Rund 100 Millionen Euro für Kitas
Bei 64 Prozent der städtischen Gebäude, um die sich Immobilien Bremen kümmert, handelt es sich um Schulen, sagt Geschäftsführerin Susanne Kirchmann. Allein für hier wird der Sanierungs- und Modernisierungsstau auf 657 Millionen Euro beziffert. Betrachte man allein erforderliche Sanierungen, so Susanne Kirchmann weiter, könne man den finanziellen Aufwand in etwa halbieren.
Für Kitas müssen insgesamt rund 100 Millionen Euro aufgebracht werden. Die Gewerkschaft der Polizei beklagt sich insbesondere über den traurigen Zustand der Kaserne in Huckelriede. In anderen Revieren sind laut Kirchmann Umbauten nötig, um Bürgernähe zu ermöglichen. Auch die Sporthallen Bremens erforderten in den nächsten Jahren finanzielles Engagement. „Viele der Hallen aus den 1970er-Jahren werden wir ersetzen müssen, die lassen sich nicht wirtschaftlich sanieren.“ Derzeit arbeite IB an 72 Sanierungsprojekten, davon sind 34 in der Ausführung, sieben in der Planung und 31 weitere werden für die sogenannte Bedarfsplanung vorbereitet. Dafür stehen aus dem Gebäudesanierungsprogramm 25 Millionen Euro pro Jahr zur Verfügung, elf Millionen Euro umfasst der Posten Bauunterhalt, zudem fließt aus dem kommunalen Investitionsprogramm Geld vom Bund.
Schönheitsreparaturen auszuführen, zählt nicht zu den Aufgaben von Immobilien Bremen. Dafür sind die Schulen selbst zuständig, zulasten des schuleigenen Budgets. An einigen Schulen in Bremen und im Umland nehmen Mütter und Väter Arbeiten selbst in die Hand.

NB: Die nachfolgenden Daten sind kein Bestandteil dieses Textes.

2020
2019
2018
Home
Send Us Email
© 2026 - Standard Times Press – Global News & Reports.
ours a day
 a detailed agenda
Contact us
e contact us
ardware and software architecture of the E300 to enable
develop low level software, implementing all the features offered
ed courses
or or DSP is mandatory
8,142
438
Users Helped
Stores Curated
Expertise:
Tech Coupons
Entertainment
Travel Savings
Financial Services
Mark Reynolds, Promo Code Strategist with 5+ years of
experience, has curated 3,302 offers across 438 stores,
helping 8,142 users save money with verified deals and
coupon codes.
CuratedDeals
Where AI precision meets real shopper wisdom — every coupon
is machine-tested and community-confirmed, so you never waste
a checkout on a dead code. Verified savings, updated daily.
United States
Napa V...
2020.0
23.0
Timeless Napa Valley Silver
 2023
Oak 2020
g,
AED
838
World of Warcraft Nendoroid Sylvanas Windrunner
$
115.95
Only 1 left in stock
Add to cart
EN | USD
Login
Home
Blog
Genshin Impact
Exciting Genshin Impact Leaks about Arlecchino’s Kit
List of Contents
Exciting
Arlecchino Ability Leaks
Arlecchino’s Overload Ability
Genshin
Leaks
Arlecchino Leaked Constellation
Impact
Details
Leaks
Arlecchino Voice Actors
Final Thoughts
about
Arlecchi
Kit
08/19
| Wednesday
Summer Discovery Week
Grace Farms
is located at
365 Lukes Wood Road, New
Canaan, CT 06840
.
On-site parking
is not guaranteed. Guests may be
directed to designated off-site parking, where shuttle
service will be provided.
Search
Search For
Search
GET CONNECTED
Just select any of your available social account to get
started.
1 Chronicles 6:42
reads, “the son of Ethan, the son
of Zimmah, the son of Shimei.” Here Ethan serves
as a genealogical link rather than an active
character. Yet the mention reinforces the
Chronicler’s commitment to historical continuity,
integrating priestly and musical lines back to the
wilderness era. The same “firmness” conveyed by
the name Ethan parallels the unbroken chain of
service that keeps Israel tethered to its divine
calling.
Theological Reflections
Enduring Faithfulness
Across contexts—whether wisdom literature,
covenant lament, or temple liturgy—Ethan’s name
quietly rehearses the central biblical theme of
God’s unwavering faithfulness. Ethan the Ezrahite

Sie streichen Räume und nähen Vorhänge. Sofern das fachgerecht ausgeführt werde, sei dagegen nichts einzuwenden, sagt Susanne Kirchmann. Kritisch werde die Selbsthilfe, wenn neue Schäden entstünden, beispielsweise, weil aus Versehen Akustikdecken mitgestrichen werden.
Von dauerhaften dramatischen Zuständen in bremischen Schulen ist dem Zentralelternbeirat (ZEB) nichts bekannt. Der Sanierungsstau sei unbestritten, „wir haben gelernt, damit zu leben“, so Vorstandssprecher Pierre Hansen. Dem ZEB liege daran, dass das Geld, das zusätzlich für Bildung versprochen ist, „nicht nur in Beton gegossen wird“. In Grund-, Oberschulen und Gymnasium tue sich meist etwas, wenn sich Eltern dahinterklemmten und an die Öffentlichkeit wendeten. „Ganz anders sieht es bei den Berufsschulen aus“, sie seien häufiger in einem traurigen Zustand.
Der Ruf nach einer klaren Übersicht über den Zustand des bremischen Vermögens in Form von Gebäuden ist in jüngster Zeit lauter geworden. IB hat deshalb Anfang des Jahres begonnen, Bau für Bau zu erfassen. Die detaillierte Bestandsaufnahme soll 2019 vorliegen. Zickerow und Witte sind in der Turnhalle angekommen. Man entwickle ein Auge für die Probleme von Bauten bestimmter Jahrgänge, sagt Zickerow. Ein paar Kleinigkeiten werden notiert. Komfortabel und modern sind die Umkleiden und Waschräume wahrlich nicht, aber sie sind sicher und funktionstüchtig. Das muss erst mal reichen.